What is the process of stonemasonry?

It varies, we would tender or price a job that is handed to us in a document by somebody like Lifestory; a architect; or a representative at the English Heritage. That document would outline the project, we would then price that and once we have gone through the procurement stage and we’ve successfully won the bid,  then we would get the scaffolding and identify what stones are needing replacing. 

We would measure and template the stones and put them into a data sheet, Charlie (our stonemason manager) would template if there are any carvings or mouldings that need to be replicated as original. Then we would order the stone from the quarry chosen by the architect. The stone will be brought back to our premise where we have a workshop facility. We carve our stone by hand traditionally as it would have been done back in the day. 

We have four masons in their own banker area in our workshops who carry this out 5 to 7 days a week. Years ago there used to be a bit of artistic licence with how stonemasons could carve a gargoyle for instance but in the period that I've worked you are copying from like to like in most cases. It can take around 30 to 40 hours to carve from the block of stone and there is no room for error.

Where does the stone come from? 

Lots of different quarries up and down the country. An architect would have an understanding of what type of stone they are looking for. We would ask to get samples of those stones from the architects who will know about 4 or 5 quarries within that area. The architect would then review the samples on site, look at colour to see if it's a suitable match, look at the consistency of it, texture, and the makeup of it when you look at it. 

Once you have got to that stage they would decide what one they would like to go for and then we place an order. After this we will carve it to whatever profile it needs to be. It will then get taken on site and the masons will fix it. It’s quite a procedure we have to go through to get there.

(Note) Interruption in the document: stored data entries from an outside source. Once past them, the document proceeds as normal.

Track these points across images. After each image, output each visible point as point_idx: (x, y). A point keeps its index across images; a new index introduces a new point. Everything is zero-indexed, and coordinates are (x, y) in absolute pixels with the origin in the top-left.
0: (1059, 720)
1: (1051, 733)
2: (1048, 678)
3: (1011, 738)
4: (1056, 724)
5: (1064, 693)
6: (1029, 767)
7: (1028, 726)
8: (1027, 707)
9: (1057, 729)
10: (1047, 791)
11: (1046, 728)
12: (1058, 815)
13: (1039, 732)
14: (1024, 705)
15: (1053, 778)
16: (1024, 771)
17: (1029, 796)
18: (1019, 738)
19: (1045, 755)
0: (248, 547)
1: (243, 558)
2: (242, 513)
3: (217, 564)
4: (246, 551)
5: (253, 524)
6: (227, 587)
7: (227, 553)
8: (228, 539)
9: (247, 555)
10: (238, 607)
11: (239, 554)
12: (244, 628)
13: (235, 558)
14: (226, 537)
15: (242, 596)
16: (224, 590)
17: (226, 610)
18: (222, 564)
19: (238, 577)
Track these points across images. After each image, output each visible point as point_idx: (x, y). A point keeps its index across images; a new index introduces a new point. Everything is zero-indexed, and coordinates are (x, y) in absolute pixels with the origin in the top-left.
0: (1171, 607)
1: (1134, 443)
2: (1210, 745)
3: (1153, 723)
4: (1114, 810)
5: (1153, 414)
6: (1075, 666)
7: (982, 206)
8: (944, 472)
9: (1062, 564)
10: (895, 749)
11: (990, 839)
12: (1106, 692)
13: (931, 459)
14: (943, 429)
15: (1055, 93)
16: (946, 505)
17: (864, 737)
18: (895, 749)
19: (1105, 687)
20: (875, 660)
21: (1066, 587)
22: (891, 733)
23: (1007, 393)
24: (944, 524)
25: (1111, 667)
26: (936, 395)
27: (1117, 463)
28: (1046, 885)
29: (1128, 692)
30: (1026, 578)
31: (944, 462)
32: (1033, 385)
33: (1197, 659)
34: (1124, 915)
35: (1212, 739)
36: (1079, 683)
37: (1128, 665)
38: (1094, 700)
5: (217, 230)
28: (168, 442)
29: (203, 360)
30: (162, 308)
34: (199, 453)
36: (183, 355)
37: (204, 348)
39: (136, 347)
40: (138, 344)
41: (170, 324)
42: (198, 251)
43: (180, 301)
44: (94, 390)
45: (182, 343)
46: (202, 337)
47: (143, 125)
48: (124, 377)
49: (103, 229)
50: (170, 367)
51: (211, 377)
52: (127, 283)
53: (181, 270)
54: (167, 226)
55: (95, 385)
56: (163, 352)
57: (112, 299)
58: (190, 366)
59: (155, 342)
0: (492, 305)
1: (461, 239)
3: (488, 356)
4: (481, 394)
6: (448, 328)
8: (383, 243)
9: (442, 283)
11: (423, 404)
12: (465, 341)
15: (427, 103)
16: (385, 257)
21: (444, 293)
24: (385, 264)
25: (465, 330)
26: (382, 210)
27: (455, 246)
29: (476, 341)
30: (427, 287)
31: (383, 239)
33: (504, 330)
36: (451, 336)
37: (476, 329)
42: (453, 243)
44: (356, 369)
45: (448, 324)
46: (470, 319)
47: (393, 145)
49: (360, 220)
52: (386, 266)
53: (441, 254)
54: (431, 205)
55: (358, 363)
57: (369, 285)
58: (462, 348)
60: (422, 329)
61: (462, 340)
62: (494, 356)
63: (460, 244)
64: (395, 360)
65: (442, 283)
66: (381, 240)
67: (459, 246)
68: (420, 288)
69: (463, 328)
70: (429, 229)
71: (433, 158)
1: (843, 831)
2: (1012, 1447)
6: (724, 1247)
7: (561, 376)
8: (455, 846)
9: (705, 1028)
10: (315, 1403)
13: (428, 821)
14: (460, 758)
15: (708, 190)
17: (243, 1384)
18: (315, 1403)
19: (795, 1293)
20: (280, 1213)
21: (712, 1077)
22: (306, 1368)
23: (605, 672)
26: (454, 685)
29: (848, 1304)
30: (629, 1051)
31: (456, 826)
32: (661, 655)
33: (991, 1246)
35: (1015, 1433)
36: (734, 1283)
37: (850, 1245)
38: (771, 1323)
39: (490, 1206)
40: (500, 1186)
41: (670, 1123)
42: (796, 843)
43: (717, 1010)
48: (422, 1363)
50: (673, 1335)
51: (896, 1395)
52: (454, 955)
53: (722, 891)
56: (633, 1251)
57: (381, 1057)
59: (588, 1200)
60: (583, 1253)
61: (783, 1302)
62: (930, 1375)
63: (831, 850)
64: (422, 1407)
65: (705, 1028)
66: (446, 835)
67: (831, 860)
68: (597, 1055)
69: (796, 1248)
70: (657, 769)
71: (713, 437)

The stone will last for about 120 years until someone needs to touch it again so that's very satisfying. 

What’s your favourite thing about Lichfield? 

Well I am from Lichfield but it's the fact I started in this area as a 16 year old and I had the best apprenticeship. I met some amazing people and the amount of skills and knowledge I have learnt from those people in that environment you can’t get that experience and knowledge anywhere else.

It’s people that have done it all through their working life and they were prepared to have that patience to engage with a school leaver and bring them on to eventually one day feel comfortable to do their own little jobs to then go on and do bigger projects. Nothing but good memories from that period in my life in Lichfield.